[[ GIVEN ENTRIES, beginning ]]

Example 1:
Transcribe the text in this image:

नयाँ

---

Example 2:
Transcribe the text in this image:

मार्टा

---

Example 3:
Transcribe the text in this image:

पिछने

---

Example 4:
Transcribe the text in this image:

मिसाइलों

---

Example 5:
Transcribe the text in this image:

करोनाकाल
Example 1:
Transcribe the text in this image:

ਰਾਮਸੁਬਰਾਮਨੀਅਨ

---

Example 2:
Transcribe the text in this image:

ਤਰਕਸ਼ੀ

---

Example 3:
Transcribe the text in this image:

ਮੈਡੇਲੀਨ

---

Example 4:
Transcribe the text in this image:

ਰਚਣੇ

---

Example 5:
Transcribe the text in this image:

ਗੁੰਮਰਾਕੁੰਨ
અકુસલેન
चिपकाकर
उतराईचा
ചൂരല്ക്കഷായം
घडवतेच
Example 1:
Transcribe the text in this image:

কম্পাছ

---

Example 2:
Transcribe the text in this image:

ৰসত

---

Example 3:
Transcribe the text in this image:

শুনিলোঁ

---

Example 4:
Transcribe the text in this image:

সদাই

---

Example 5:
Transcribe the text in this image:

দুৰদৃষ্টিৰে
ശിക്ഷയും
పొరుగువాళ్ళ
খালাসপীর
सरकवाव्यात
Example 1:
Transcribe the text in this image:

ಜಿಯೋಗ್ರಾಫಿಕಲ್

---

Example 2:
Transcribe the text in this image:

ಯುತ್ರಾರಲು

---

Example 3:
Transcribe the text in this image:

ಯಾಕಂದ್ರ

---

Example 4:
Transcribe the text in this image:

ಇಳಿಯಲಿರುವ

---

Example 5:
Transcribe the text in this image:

[[ GIVEN ENTRIES, end ]]

**WHAT IS NEEDED:**
Print every record exactly as it was given.

**EXERCISE ANSWER:**
Example 1:
Transcribe the text in this image:

नयाँ

---

Example 2:
Transcribe the text in this image:

मार्टा

---

Example 3:
Transcribe the text in this image:

पिछने

---

Example 4:
Transcribe the text in this image:

मिसाइलों

---

Example 5:
Transcribe the text in this image:

करोनाकाल
Example 1:
Transcribe the text in this image:

ਰਾਮਸੁਬਰਾਮਨੀਅਨ

---

Example 2:
Transcribe the text in this image:

ਤਰਕਸ਼ੀ

---

Example 3:
Transcribe the text in this image:

ਮੈਡੇਲੀਨ

---

Example 4:
Transcribe the text in this image:

ਰਚਣੇ

---

Example 5:
Transcribe the text in this image:

ਗੁੰਮਰਾਕੁੰਨ
અકુસલેન
चिपकाकर
उतराईचा
ചൂരല്ക്കഷായം
घडवतेच
Example 1:
Transcribe the text in this image:

কম্পাছ

---

Example 2:
Transcribe the text in this image:

ৰসত

---

Example 3:
Transcribe the text in this image:

শুনিলোঁ

---

Example 4:
Transcribe the text in this image:

সদাই

---

Example 5:
Transcribe the text in this image:

দুৰদৃষ্টিৰে
ശിക്ഷയും
పొరుగువాళ్ళ
খালাসপীর
सरकवाव्यात
Example 1:
Transcribe the text in this image:

ಜಿಯೋಗ್ರಾಫಿಕಲ್

---

Example 2:
Transcribe the text in this image:

ಯುತ್ರಾರಲು

---

Example 3:
Transcribe the text in this image:

ಯಾಕಂದ್ರ

---

Example 4:
Transcribe the text in this image:

ಇಳಿಯಲಿರುವ

---

Example 5:
Transcribe the text in this image:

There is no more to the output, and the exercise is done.